───── MATERIAL PROVIDED
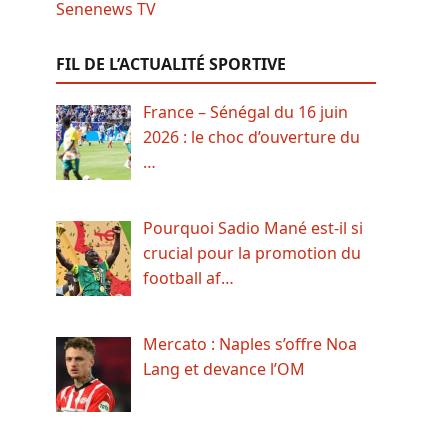
FIL DE L’ACTUALITÉ SPORTIVE
France – Sénégal du 16 juin
2026 : le choc d’ouverture du
…
Pourquoi Sadio Mané est-il si
crucial pour la promotion du
football af…
Mercato : Naples s’offre Noa
Lang et devance l’OM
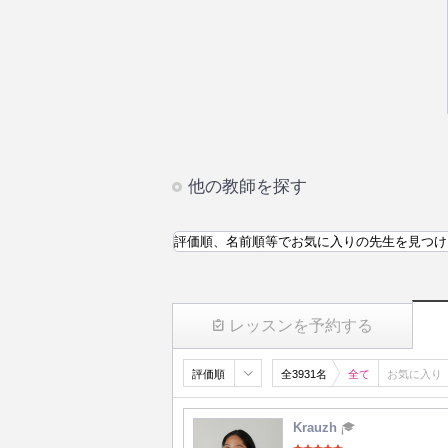
他の教師を探す
評価順、名前順等でお気に入りの先生を見つけ
レッスンを予約する
評価順
全3931名
全て
お気に入り
Krauzh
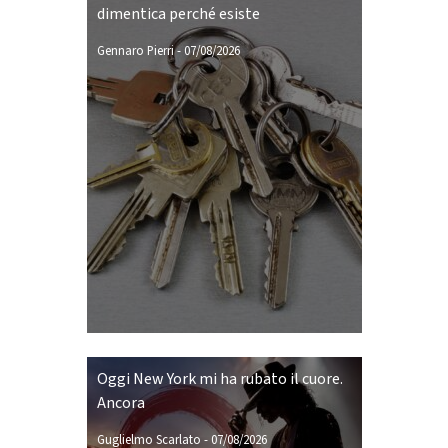
dimentica perché esiste
Gennaro Pierri
-
07/08/2026
Oggi New York mi ha rubato il cuore.
Ancora
Guglielmo Scarlato
-
07/08/2026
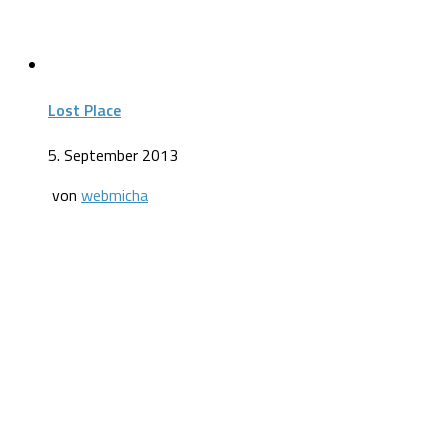
Lost Place
5. September 2013
von
webmicha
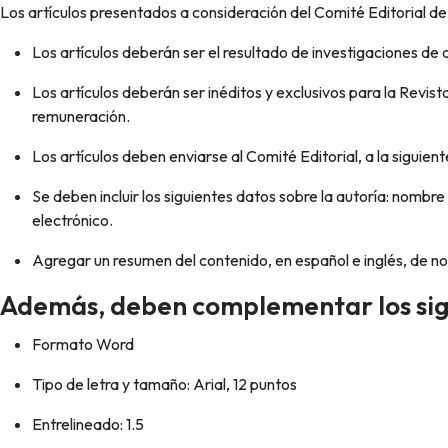
Los artículos presentados a consideración del Comité Editorial de 
Los artículos deberán ser el resultado de investigaciones de al
Los artículos deberán ser inéditos y exclusivos para la Revi
remuneración.
Los artículos deben enviarse al Comité Editorial, a la siguient
Se deben incluir los siguientes datos sobre la autoría: nombre (
electrónico.
Agregar un resumen del contenido, en español e inglés, de no 
Además, deben complementar los sigu
Formato Word
Tipo de letra y tamaño: Arial, 12 puntos
Entrelineado: 1.5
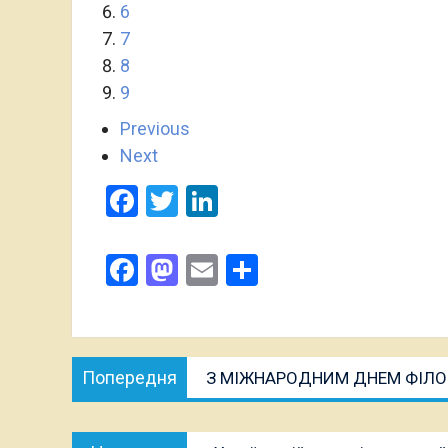
6
7
8
9
Previous
Next
Facebook
Twitter
LinkedIn
Поширити
Facebook
Mastodon
Email
Поділитися
Навігація
Попередня
Попередня
З МІЖНАРОДНИМ ДНЕМ ФІЛОС
записів
публікація:
Наступна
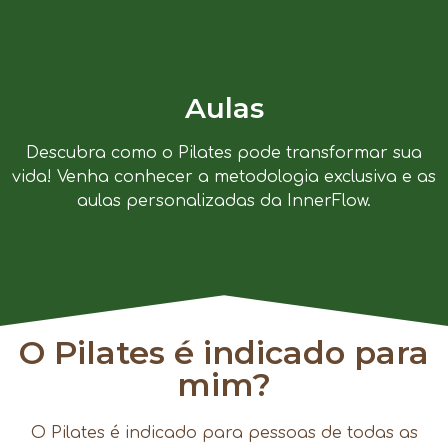
Aulas
Descubra como o Pilates pode transformar sua
vida! Venha conhecer a metodologia exclusiva e as
aulas personalizadas da InnerFlow.
O Pilates é indicado para
mim?
O Pilates é indicado para pessoas de todas as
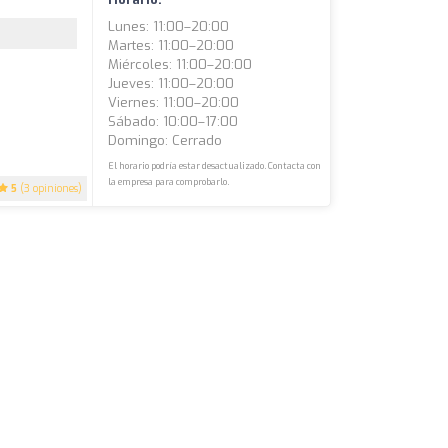
Lunes: 11:00–20:00
Martes: 11:00–20:00
Miércoles: 11:00–20:00
Jueves: 11:00–20:00
Viernes: 11:00–20:00
Sábado: 10:00–17:00
Domingo: Cerrado
El horario podría estar desactualizado. Contacta con
la empresa para comprobarlo.
5
(3 opiniones)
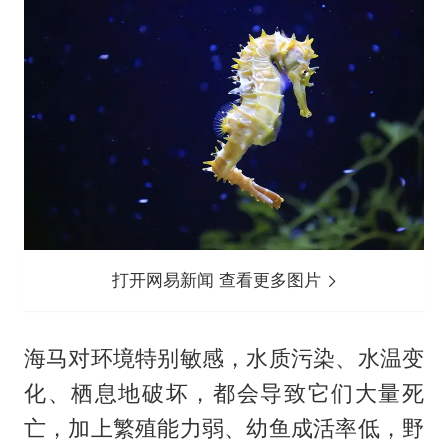
打开网易新闻 查看更多图片
海马对环境特别敏感，水质污染、水温变
化、栖息地破坏，都会导致它们大量死
亡，加上繁殖能力弱、幼鱼成活率低，野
──────────
ACTIVITY
Copy every line from the entries that contains the word "para".

ANSWER SPACE
Los artículos deberán ser inéditos y exclusivos para la Revi
O Pilates é indicado para
O Pilates é indicado para pessoas de todas as
la empresa para comprobarlo.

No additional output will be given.